● Dataset entries

------------------------

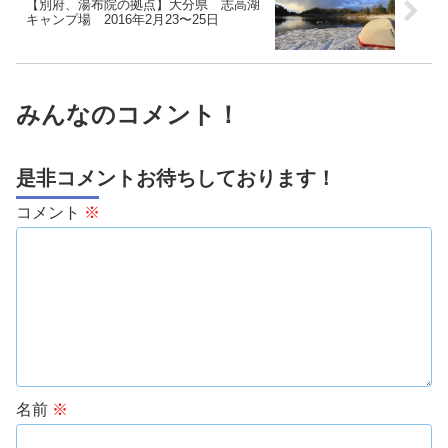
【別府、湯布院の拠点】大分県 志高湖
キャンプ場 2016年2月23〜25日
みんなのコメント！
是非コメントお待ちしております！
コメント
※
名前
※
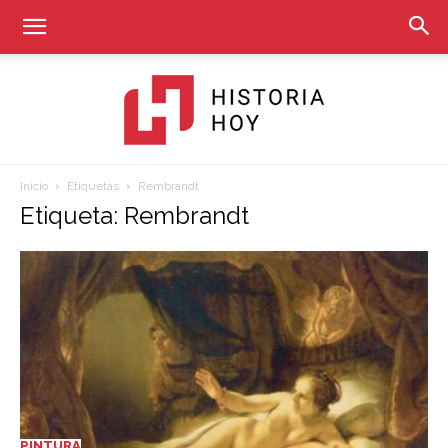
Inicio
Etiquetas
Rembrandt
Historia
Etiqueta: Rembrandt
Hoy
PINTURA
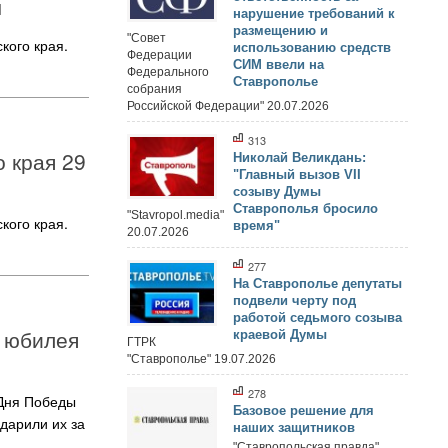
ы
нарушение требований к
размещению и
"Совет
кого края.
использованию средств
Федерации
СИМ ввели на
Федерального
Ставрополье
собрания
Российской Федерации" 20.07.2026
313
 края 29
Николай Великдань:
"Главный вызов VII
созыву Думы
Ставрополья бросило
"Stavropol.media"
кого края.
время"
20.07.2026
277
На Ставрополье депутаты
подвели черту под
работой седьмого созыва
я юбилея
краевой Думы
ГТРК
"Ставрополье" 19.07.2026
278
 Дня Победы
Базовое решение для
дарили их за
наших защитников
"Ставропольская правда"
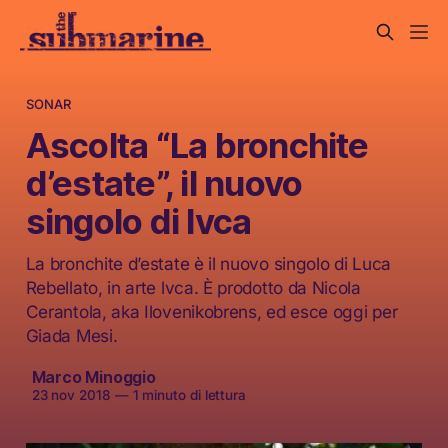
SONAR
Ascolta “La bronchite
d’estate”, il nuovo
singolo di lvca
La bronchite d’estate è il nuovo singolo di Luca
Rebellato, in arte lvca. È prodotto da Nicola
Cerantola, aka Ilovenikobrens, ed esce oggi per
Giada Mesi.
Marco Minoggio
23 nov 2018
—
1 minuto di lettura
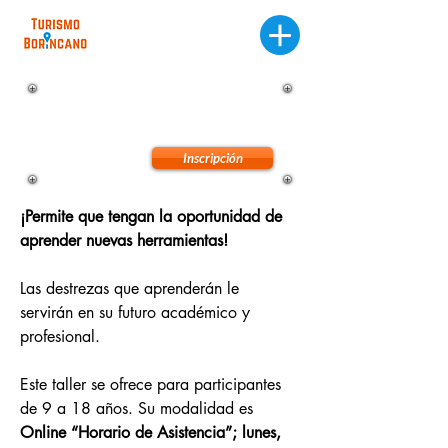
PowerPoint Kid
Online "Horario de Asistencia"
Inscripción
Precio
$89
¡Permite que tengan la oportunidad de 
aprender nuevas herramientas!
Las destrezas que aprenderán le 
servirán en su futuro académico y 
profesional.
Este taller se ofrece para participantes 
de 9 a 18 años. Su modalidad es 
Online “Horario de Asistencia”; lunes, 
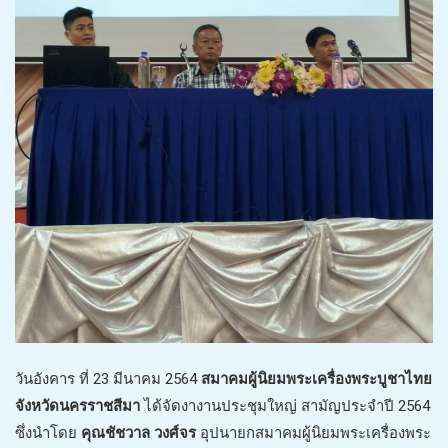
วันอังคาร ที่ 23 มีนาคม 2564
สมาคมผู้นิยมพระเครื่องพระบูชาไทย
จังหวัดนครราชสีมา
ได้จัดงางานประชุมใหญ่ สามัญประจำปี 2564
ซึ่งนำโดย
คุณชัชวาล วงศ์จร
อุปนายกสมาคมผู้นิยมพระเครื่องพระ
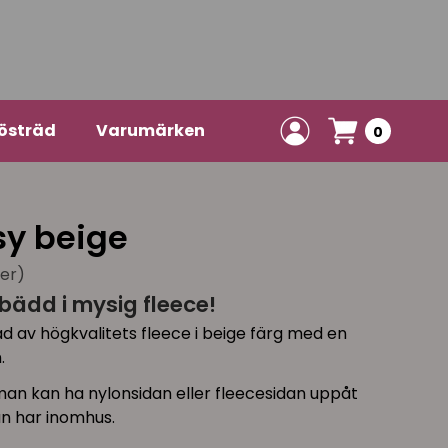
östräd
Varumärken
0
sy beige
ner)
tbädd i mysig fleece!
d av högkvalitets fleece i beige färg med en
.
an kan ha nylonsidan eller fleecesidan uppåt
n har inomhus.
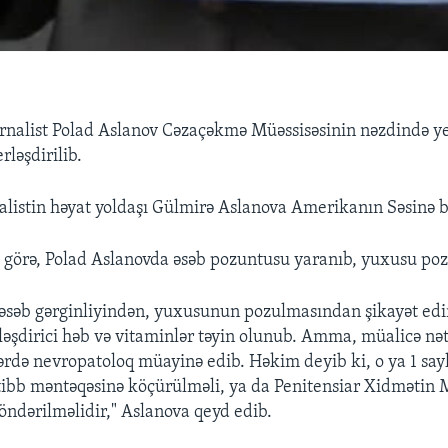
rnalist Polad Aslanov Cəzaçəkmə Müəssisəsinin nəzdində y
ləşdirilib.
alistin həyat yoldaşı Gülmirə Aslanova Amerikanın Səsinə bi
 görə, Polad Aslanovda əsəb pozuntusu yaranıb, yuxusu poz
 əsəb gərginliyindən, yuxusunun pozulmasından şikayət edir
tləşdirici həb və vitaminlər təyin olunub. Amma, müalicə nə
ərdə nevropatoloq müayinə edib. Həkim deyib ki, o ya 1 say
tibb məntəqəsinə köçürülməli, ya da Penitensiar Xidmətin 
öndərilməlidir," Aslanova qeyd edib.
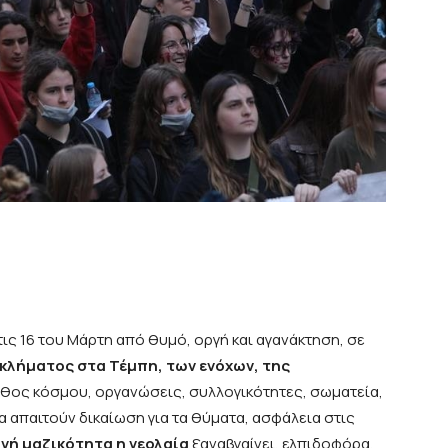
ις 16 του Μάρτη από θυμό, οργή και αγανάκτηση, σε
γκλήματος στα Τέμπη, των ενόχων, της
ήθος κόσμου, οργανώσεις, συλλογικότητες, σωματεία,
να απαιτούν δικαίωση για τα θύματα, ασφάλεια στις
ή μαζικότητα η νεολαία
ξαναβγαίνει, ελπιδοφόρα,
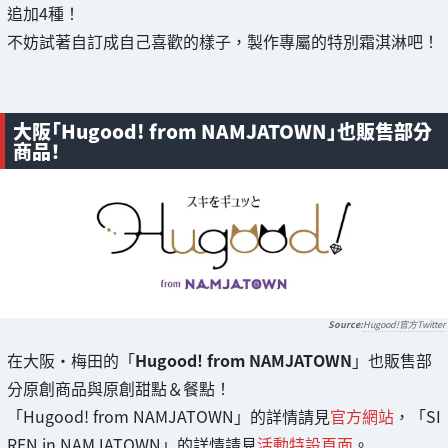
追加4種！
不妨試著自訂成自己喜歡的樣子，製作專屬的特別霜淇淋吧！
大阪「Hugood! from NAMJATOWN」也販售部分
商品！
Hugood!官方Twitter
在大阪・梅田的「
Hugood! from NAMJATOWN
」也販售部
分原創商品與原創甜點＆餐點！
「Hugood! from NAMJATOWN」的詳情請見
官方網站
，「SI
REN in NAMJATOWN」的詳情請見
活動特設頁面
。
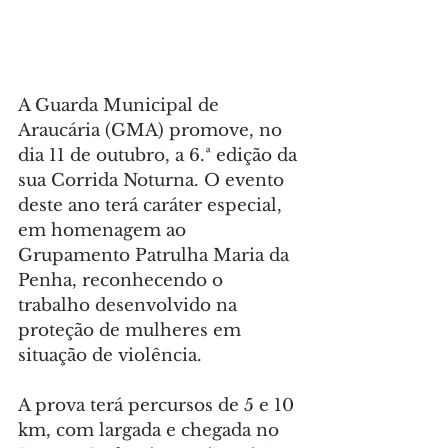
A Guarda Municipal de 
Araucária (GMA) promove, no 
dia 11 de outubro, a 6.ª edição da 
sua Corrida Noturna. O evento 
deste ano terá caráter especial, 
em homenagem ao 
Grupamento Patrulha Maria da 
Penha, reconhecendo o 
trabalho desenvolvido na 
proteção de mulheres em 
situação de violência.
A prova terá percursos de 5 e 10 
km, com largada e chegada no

------------------------

● YOUR ASSIGNMENT
Every record above must be given again exactly; drop the pictures.

● TASK RESULT
【別府、湯布院の拠点】大分県 志高湖
キャンプ場 2016年2月23〜25日
みんなのコメント！
是非コメントお待ちしております！
コメント
※
名前
※
Inicio
Etiquetas
Rembrandt
Historia
Etiqueta: Rembrandt
Hoy
PINTURA
ы
нарушение требований к
размещению и
"Совет
кого края.
использованию средств
Федерации
СИМ ввели на
Федерального
Ставрополье
собрания
Российской Федерации" 20.07.2026
313
 края 29
Николай Великдань:
"Главный вызов VII
созыву Думы
Ставрополья бросило
"Stavropol.media"
кого края.
время"
20.07.2026
277
На Ставрополье депутаты
подвели черту под
работой седьмого созыва
я юбилея
краевой Думы
ГТРК
"Ставрополье" 19.07.2026
278
 Дня Победы
Базовое решение для
дарили их за
наших защитников
"Ставропольская правда"
SONAR
Ascolta “La bronchite
d’estate”, il nuovo
singolo di lvca
La bronchite d’estate è il nuovo singolo di Luca
Rebellato, in arte lvca. È prodotto da Nicola
Cerantola, aka Ilovenikobrens, ed esce oggi per
Giada Mesi.
Marco Minoggio
23 nov 2018
—
1 minuto di lettura
PowerPoint Kid
Online "Horario de Asistencia"
Inscripción
Precio
$89
¡Permite que tengan la oportunidad de 
aprender nuevas herramientas!
Las destrezas que aprenderán le 
servirán en su futuro académico y 
profesional.
Este taller se ofrece para participantes 
de 9 a 18 años. Su modalidad es 
Online “Horario de Asistencia”; lunes, 
วันอังคาร ที่ 23 มีนาคม 2564
สมาคมผู้นิยมพระเครื่องพระบูชาไทย
จังหวัดนครราชสีมา
ได้จัดงางานประชุมใหญ่ สามัญประจำปี 2564
ซึ่งนำโดย
คุณชัชวาล วงศ์จร
อุปนายกสมาคมผู้นิยมพระเครื่องพระ
östräd
Varumärken
0
sy beige
ner)
tbädd i mysig fleece!
d av högkvalitets fleece i beige färg med en
.
an kan ha nylonsidan eller fleecesidan uppåt
n har inomhus.
rnalist Polad Aslanov Cəzaçəkmə Müəssisəsinin nəzdində y
ləşdirilib.
alistin həyat yoldaşı Gülmirə Aslanova Amerikanın Səsinə bi
 görə, Polad Aslanovda əsəb pozuntusu yaranıb, yuxusu poz
 əsəb gərginliyindən, yuxusunun pozulmasından şikayət edir
tləşdirici həb və vitaminlər təyin olunub. Amma, müalicə nə
ərdə nevropatoloq müayinə edib. Həkim deyib ki, o ya 1 say
tibb məntəqəsinə köçürülməli, ya da Penitensiar Xidmətin 
öndərilməlidir," Aslanova qeyd edib.
ις 16 του Μάρτη από θυμό, οργή και αγανάκτηση, σε
γκλήματος στα Τέμπη, των ενόχων, της
ήθος κόσμου, οργανώσεις, συλλογικότητες, σωματεία,
να απαιτούν δικαίωση για τα θύματα, ασφάλεια στις
ή μαζικότητα η νεολαία
ξαναβγαίνει, ελπιδοφόρα,
追加4種！
不妨試著自訂成自己喜歡的樣子，製作專屬的特別霜淇淋吧！
大阪「Hugood! from NAMJATOWN」也販售部分
商品！
Hugood!官方Twitter
在大阪・梅田的「
Hugood! from NAMJATOWN
」也販售部
分原創商品與原創甜點＆餐點！
「Hugood! from NAMJATOWN」的詳情請見
官方網站
，「SI
REN in NAMJATOWN」的詳情請見
活動特設頁面
。
A Guarda Municipal de 
Araucária (GMA) promove, no 
dia 11 de outubro, a 6.ª edição da 
sua Corrida Noturna. O evento 
deste ano terá caráter especial, 
em homenagem ao 
Grupamento Patrulha Maria da 
Penha, reconhecendo o 
trabalho desenvolvido na 
proteção de mulheres em 
situação de violência.
A prova terá percursos de 5 e 10 
km, com largada e chegada no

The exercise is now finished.